Excerpted text ::
** Begin **

The main contributions of this paper are as follows:

• We propose a framework to exploit the benefits of both TO and DRL to generate control policies that are robust to environmental uncertainties. A key aspect of our framework is to lose time-dependence from the initial trajectories and to build a policy that can adapt to large uncertainties in the environment.

• We evaluate the method on two highly dynamic tasks on a quadruped and show that our framework can deal with random uneven terrains as well as external disturbances. To the best of our knowledge, these results are the first demonstrating the successful use of DRL to robustly realize such behaviors.

2 Proposed algorithm

Algorithm overview. Our proposed algorithm has three main parts as shown in Figure 1. First we use TO to generate efficiently, based on a nominal model of the robot, initial trajectories for new tasks. The first stage of DRL training then proceeds to build a control policy around this trajectory, caching the solution to a light neural network. In the second stage of DRL training we replace the trajectory tracking optimization with one that directly optimizes task performance and introduce uncertainties in the training environment. This allows us to further adapt the policy from the first stage, making it robust and independent from the initial demonstration. As a final result, we get a policy that can be directly deployed on the real system without any additional training.


FIGURE 1. Schematic of our proposed framework. We start from a single demonstration trajectory generated by TO. In the first DRL stage we learn a policy that tracks that demonstration trajectory and successfully produces nominal behavior in simulation. To enable transfer to the real robot, the second DRL stage starts with the resulting policy from the first stage and tries to robustify the policy by randomizing contact and to optimize for performance by replacing demonstration tracking reward with task reward. We directly apply the output policy from the second stage to the robot without any domain randomization of robot parameters.

** End **

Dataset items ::
** Begin **

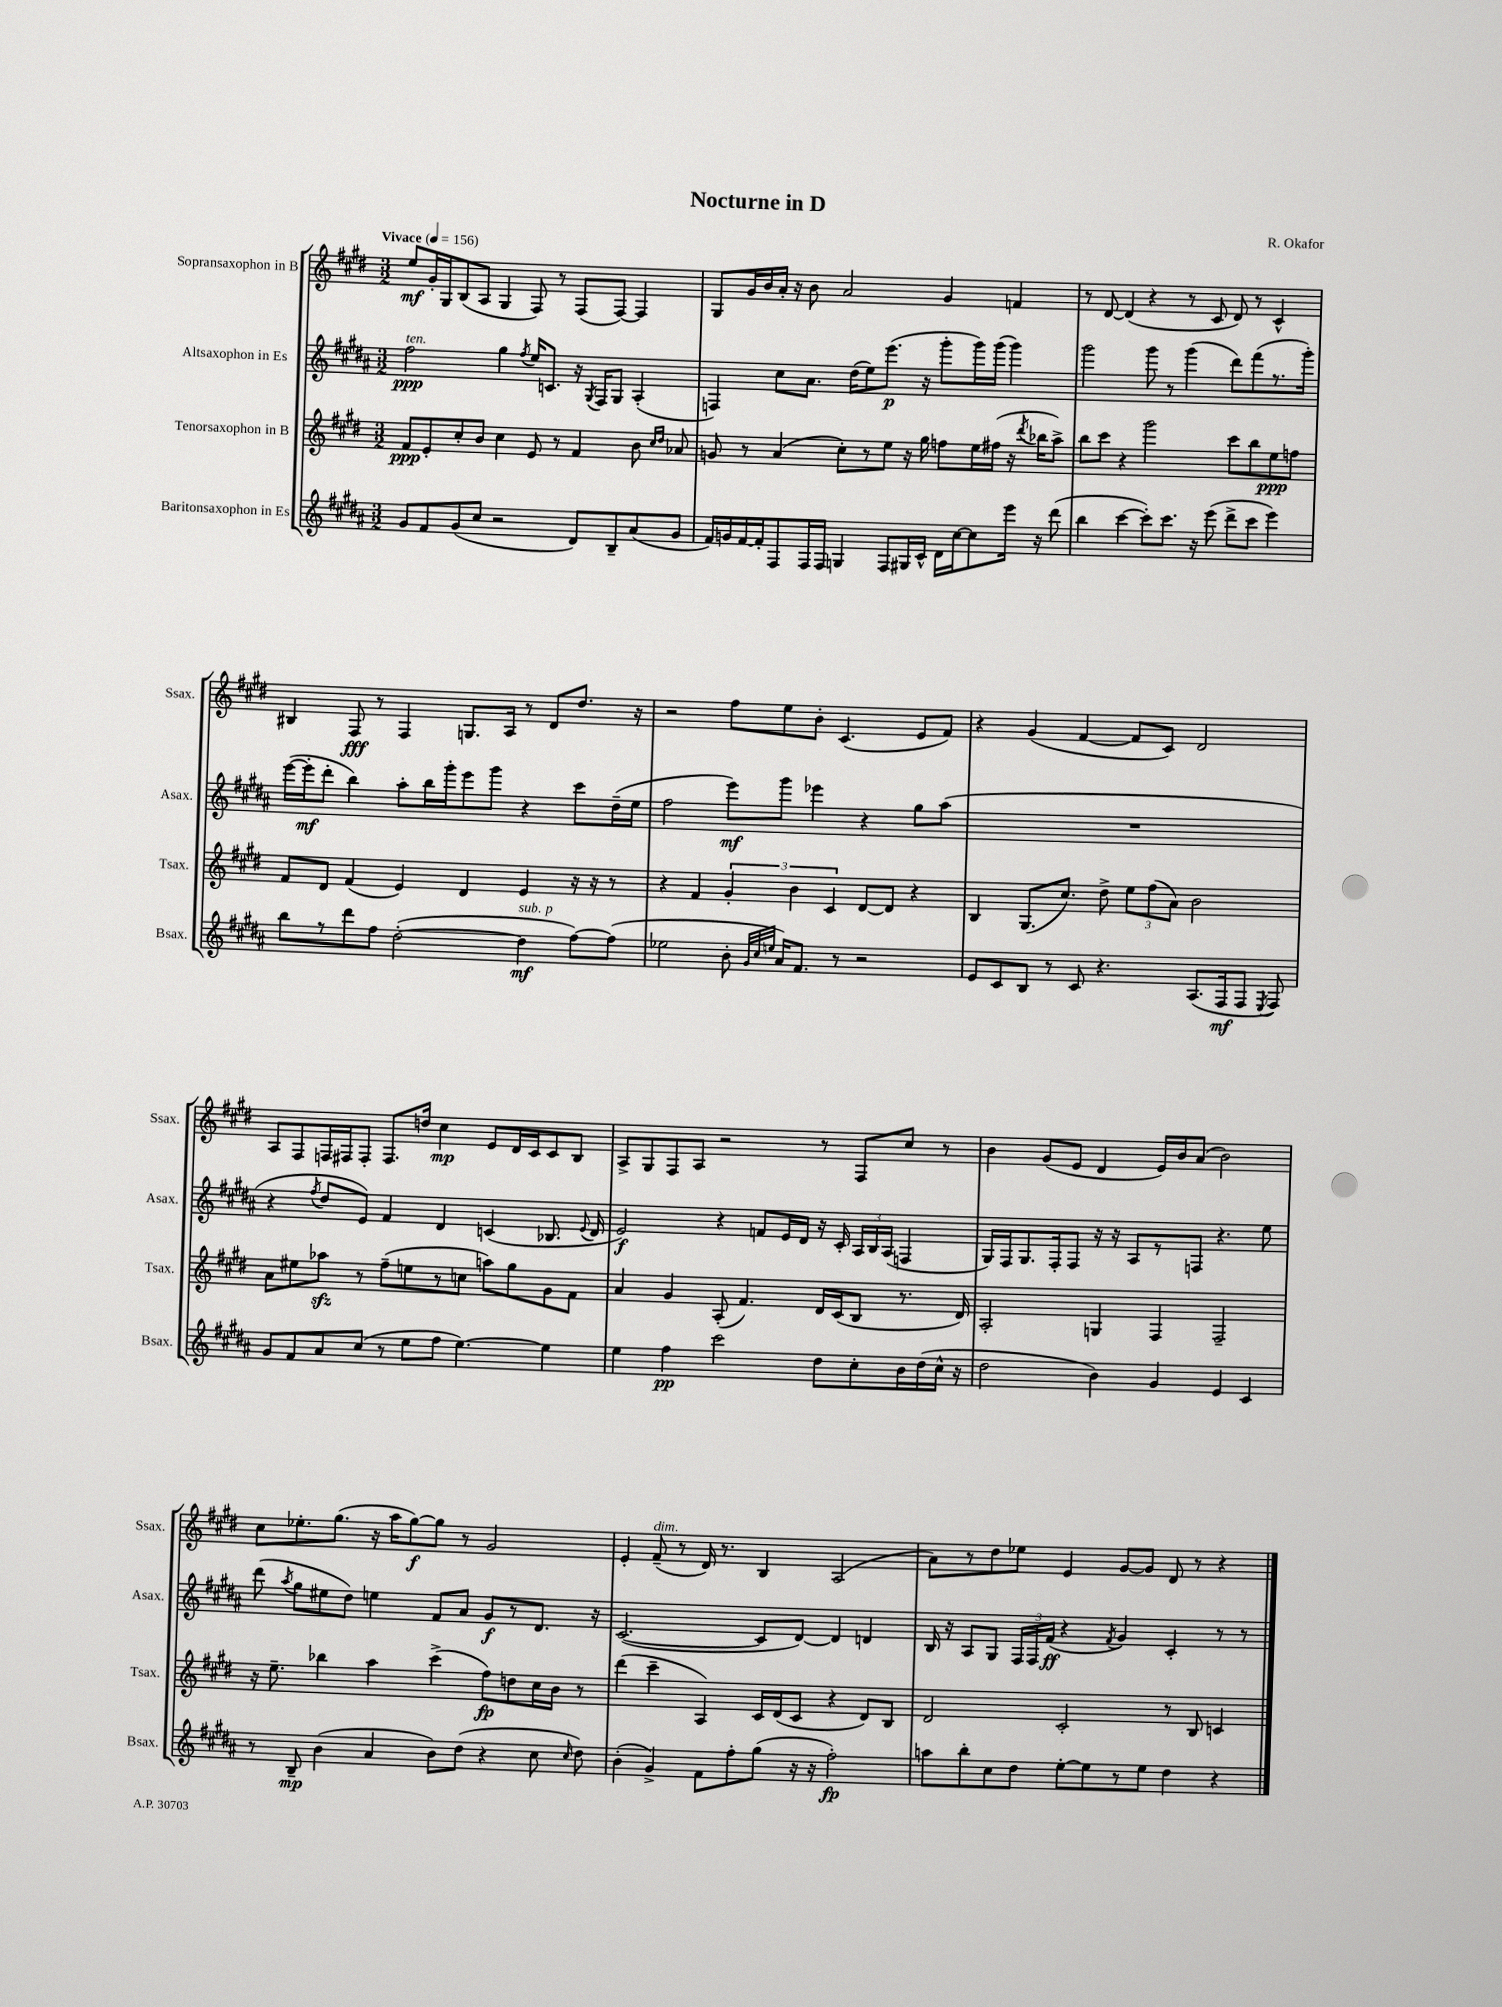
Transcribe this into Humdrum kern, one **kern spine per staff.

**kern	**kern	**kern	**kern
*staff4	*staff3	*staff2	*staff1
*clefG2	*clefG2	*clefG2	*clefG2
*k[f#c#g#d#a#]	*k[f#c#g#d#]	*k[f#c#g#d#a#]	*k[f#c#g#d#]
*M3/2	*M3/2	*M3/2	*M3/2
*MM156	*MM156	*MM156	*MM156
8g#/L	8f#/L	2ff#\	8ee/L
8f#/	8e'/	.	16g#'/L
.	.	.	16G#/J
(8g#/	8cc#'/	.	(8B/
8cc#/J	8b/J	.	8A/J
2r	4cc#\	4gg#\	4G#/
.	.	8qff#/	.
.	8e/	16ee/LK	8F#/)
.	.	8.c/J	.
.	8r	.	8r
8d#/L)	4f#/	16r	(8F#/L
.	.	8qG#/	.
.	.	16F#/LK	.
8B~/	.	8G#/J	[8F#/J)
(8a#/	8b\	(4A#'/	4F#/]
.	16qqcc#/LL	.	.
.	16qqdd#/JJ	.	.
8g#/J	8a-/	.	.
=	=	=	=
16f#/LL)	8g/	4F/)	8G#/L
16g/	.	.	.
[16f#/	8r	.	16g#/L
16f#'/]J	.	.	16b/
8F#/	(4a/	8cc#\L	16a'/JJ
.	.	.	16r
16F#/L	.	8.a#\J	8b\
16F#/JJ	.	.	.
4G/	8cc#'\L)	.	2a/
.	.	(16dd#\LK	.
.	8r	8ee\)	.
8F#/L	8ee\J	(8.eee\J	.
16G#/L	16r	.	.
16c#^^/JJ	16gg#\	16r	.
16d#\LL	8ff\L	8ggg#'\L	4g#/
[16cc#\J	.	.	.
8cc#\]	16ee\L	16ggg#\L)	.
.	(16ff#\JJ	(16ggg#\JJ	.
16eee\Jk	16r	4ggg#\)	4f/
.	8qddd#/	.	.
16r	16bb-\LK	.	.
(8ddd#\	8aa^\J)	.	.
=	=	=	=
4bb\	8bb\L	2ggg#\	8r
.	8ccc#\J	.	[8d#/
[4ccc#\	4r	.	(4d#/]
8ccc#'\]L)	2ggg#\	8ggg#\	4r
8.ccc#\J	.	8r	.
.	.	(4ggg#\	8r
16r	.	.	.
(8eee\	.	.	8c#/
8ddd#^\L	8ccc#\L	8ddd#\L)	8d#/)
8ccc#\J	8bb\	(8fff#\	8r
4eee\)	8ee\	8.r	4c#^^/
.	8ff\J	.	.
.	.	16ggg#'\Jk)	.
=	=	=	=
8bb\L	8f#/L	([16eee\LL	4B#/
.	.	16eee'\]J	.
8r	8d#/J	8ddd#'\J	.
8ddd#\	(4f#/	4bb\)	8F#/
8ff#\J	.	.	8r
([2dd#'\	4e/)	8aa#'\L	4F#/
.	.	16bb\L	.
.	.	16ggg#'\J	.
.	4d#/	8eee\	8.G/L
.	.	8ggg#\J	.
.	.	.	16A/Jk
4dd#\]	4e/	4r	8r
.	.	.	8d#/L
[8ff#\L)	16r	8ccc#\L	8.dd#/J
.	16r	.	.
(8ff#\]J	8r	(16dd#~\L	.
.	.	16ee\JJ	16r
=	=	=	=
2ee-\	4r	2ff#\	2r
.	4f#/	.	.
8b'\	6g#'/	8eee\L)	8ff#\L
32qqg#/LLL	.	.	.
32qqcc#/	.	.	.
32qqee/JJJ	.	.	.
16a#/LK)	.	8ggg#\J	8ee\
.	6b\	.	.
8.f#/J	.	.	.
.	.	4eee-\	8b'\J
.	6c#/	.	.
8r	.	.	(4.c#/
2r	[8d#/L	4r	.
.	8d#/]J	.	.
.	4r	8gg#\L	8e/L
.	.	(8aa#\J	8f#/J)
=	=	=	=
8e/L	4B/	1.r	4r
8c#/	.	.	.
8B/J	(8.G#/L	.	(4g#/
8r	.	.	.
.	8.cc#/J)	.	.
8c#/	.	.	[4f#/
4.r	8dd#^\	.	.
.	12ee\L	.	8f#/]L
.	(12ff#\	.	.
.	.	.	8c#/J)
.	12a\J)	.	.
(8.A#/L	2b\	.	2d#/
16F#/k	.	.	.
8F#/J	.	.	.
8qE/	.	.	.
8F#/)	.	.	.
=	=	=	=
8g#/L	8a\L	4r	8A/L
8f#/	8ee#\	.	8F#/
.	.	8qff#/	.
8a#/	8aa-\J	8dd#/L	16F/L
.	.	.	16F#/J
(8cc#/J	8r	8e/J)	8F#'/J
8r	(8ff#~\L	4f#/	8.F#/L
8ee\L	8ee\	.	.
.	.	.	16dd/Jk
8ff#\J	8r	4d#/	4cc#\
[4.ee\)	8cc\J	.	.
.	8aa\L)	(4c/	8e/L
.	8gg#\	.	16d#/L
.	.	.	16c#/J
4ee\]	8g#\	8.B-/	8c#/
.	8f#\J	.	8B/J
.	.	8qqe/	.
.	.	16d#/	.
=	=	=	=
4ee\	4a/	2e/)	8A^/L
.	.	.	8G#/
4ff#\	4g#/	.	8F#/
.	.	.	8A/J
2ccc#\	(8A'/	4r	2r
.	4.f#/)	.	.
.	.	8f/L	.
.	.	16e/L	.
.	.	16d#/JJ	.
8dd#\L	16d#/LL	16r	8r
.	(16c#/J	16c#'/	.
8cc#'\	8B/J	24A#/LL	8F#/L
.	.	24B/	.
.	.	(24A#/JJ	.
16b\L	8.r	4F/	8cc#/J
(16dd#\	.	.	.
16cc#^^\JJ	.	.	8r
16r	16d#/)	.	.
=	=	=	=
2dd#\	2A'/	16G#/LL)	4b\
.	.	16F#/J	.
.	.	8.G#/	.
.	.	.	(8g#/L
.	.	16F#'/k	.
.	.	8F#/J	8e/J
4b\)	4G/	16r	4d#/
.	.	16r	.
.	.	8A#/L	.
4g#/	4F#/	8r	16e/LL)
.	.	.	16b/J
.	.	8F/J	(8a/J
4e/	2F#~/	4.r	2b\)
4c#/	.	.	.
.	.	8ee\	.
=	=	=	=
8r	16r	(8ddd#\	8cc#\L
.	8.ee~\	.	.
.	.	8qaa#/	.
8B~/	.	8gg#\L	8.ee-'\
(4b\	4bb-\	8ee#\	.
.	.	.	(8.gg#\J
.	.	8dd#\J)	.
4a#/	4aa\	4ee\	16r
.	.	.	16aa\LK
.	.	.	[8gg#\)
8b\L)	(4ccc#^\	8f#/L	8gg#\]J
(8dd#\J	.	8a#/J	8r
4r	8ff#\L)	8g#/L	2g#/
.	8dd\	8r	.
8cc#\	16cc#\L	8.d#/J	.
.	16b\JJ	.	.
16qqcc#/	.	.	.
8dd#\)	8r	.	.
.	.	16r	.
=	=	=	=
(4b'\	(4ddd#\	([2.c#/	4e'/
4g#^/)	4ccc#~\	.	(8f#~/
.	.	.	8r
8f#\L	4A/)	.	16d#/)
.	.	.	8.r
8ff#'\	.	.	.
(8gg#\J	16c#/LL	8c#/]L	4B/
.	(16d#/J	.	.
16r	8c#/J	[8d#/J)	.
16r	.	.	.
2ff#'\)	4r	4d#/]	(2A/
.	8d#/L)	4d/	.
.	8B/J	.	.
=	=	=	=
8aa\L	2d#/	16B/	8a\L)
.	.	16r	.
8bb'\	.	8A#/L	8r
8cc#\	.	8G#/J	8dd#\
8dd#\J	.	24F#/LL	8ee-\J
.	.	24F#/	.
.	.	(24f#/JJ	.
[8ee'\L	2c#'/	4r	4e/
8ee\]	.	.	.
.	.	8qf#/	.
8r	.	4g#/)	[8g#/L
8ee\J	.	.	8g#/]J
4dd#\	8r	4c#'/	8d#/
.	8B/	.	8r
4r	4c/	8r	4r
.	.	8r	.
==	==	==	==
*-	*-	*-	*-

** End **

Aim of the exercise ::
In the excerpt on the proposed training framework, what does the second DRL stage use in place of the demonstration tracking reward?

Exercise solution ::
A task reward.